Selon l’enquête que vous avez menée auprès de 34 coopératives laitières, seul un coopérateur sur trois assiste aux réunions. Comment y remédier ?

Chez Coop de France Métiers du lait, nous avons engagé une réflexion afin de faire participer davantage les associés coopérateurs dans le processus de décisions de leurs coopératives.

Cela passe par une proximité accrue et une meilleure communication. L’échange physique doit être développé entre l’adhérent et l’administrateur, de façon à ce que la feuille de route stratégique soit comprise et partagée. Cela fonctionne très bien dans certaines coopératives, il faut s’en inspirer.

Le gouvernement prendra, dans les prochains mois, plusieurs ordonnances pour modifier le cadre réglementaire des coopératives. Des solutions peuvent-elles également en découler ?

Les coopératives laitières sont déjà engagées dans une démarche de progrès. Elles n’ont pas attendu ces ordonnances qui se contenteront de répondre à des épiphénomènes. Le gouvernement a cédé au populisme en écoutant ceux qui se plaignaient le plus fort.

_ _ _

§ Tâche A
D’après l’entretien sur les coopératives laitières, auprès de combien de coopératives l’enquête a-t-elle été menée ?
§ Tâche B
Dans l’entretien sur les coopératives laitières, reprenez le passage qui commence aux mots « Selon l’enquête que » et s’arrête après « faut s’en inspirer. », en substituant « élu » à « administrateur ».

[Entrées du jeu de données]
_ _ _

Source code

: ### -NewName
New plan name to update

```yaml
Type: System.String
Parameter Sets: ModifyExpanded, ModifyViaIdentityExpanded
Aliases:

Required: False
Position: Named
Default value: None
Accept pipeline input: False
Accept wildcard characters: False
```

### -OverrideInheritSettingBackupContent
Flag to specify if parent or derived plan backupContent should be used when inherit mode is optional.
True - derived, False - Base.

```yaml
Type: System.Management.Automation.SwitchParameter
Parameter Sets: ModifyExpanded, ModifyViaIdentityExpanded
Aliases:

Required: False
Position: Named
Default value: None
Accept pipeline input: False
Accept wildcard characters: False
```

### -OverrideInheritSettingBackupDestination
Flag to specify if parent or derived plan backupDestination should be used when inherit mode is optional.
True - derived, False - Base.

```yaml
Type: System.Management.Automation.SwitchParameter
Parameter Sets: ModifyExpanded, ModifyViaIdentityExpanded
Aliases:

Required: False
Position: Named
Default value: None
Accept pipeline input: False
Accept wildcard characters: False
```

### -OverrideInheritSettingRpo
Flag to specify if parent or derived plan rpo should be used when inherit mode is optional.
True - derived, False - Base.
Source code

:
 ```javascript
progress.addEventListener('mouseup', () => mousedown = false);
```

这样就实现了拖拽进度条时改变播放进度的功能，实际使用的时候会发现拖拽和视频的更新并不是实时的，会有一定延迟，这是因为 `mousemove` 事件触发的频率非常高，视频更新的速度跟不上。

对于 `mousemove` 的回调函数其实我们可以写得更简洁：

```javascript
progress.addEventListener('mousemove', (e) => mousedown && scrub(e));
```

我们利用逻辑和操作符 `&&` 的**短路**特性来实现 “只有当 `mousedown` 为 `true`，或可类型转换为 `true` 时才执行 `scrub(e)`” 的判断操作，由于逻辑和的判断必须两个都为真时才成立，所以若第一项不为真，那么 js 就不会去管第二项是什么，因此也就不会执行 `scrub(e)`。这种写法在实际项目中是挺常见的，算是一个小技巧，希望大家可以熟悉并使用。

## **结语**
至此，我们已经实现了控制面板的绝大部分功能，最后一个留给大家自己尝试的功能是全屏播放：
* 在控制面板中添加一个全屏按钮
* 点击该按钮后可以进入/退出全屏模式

_ _ _

§ Zone de réponse A
Auprès de 34 coopératives laitières.

§ Zone de réponse B
Selon l’enquête que vous avez menée auprès de 34 coopératives laitières, seul un coopérateur sur trois assiste aux réunions. Comment y remédier ?

Chez Coop de France Métiers du lait, nous avons engagé une réflexion afin de faire participer davantage les associés coopérateurs dans le processus de décisions de leurs coopératives.

Cela passe par une proximité accrue et une meilleure communication. L’échange physique doit être développé entre l’adhérent et l’élu, de façon à ce que la feuille de route stratégique soit comprise et partagée. Cela fonctionne très bien dans certaines coopératives, il faut s’en inspirer.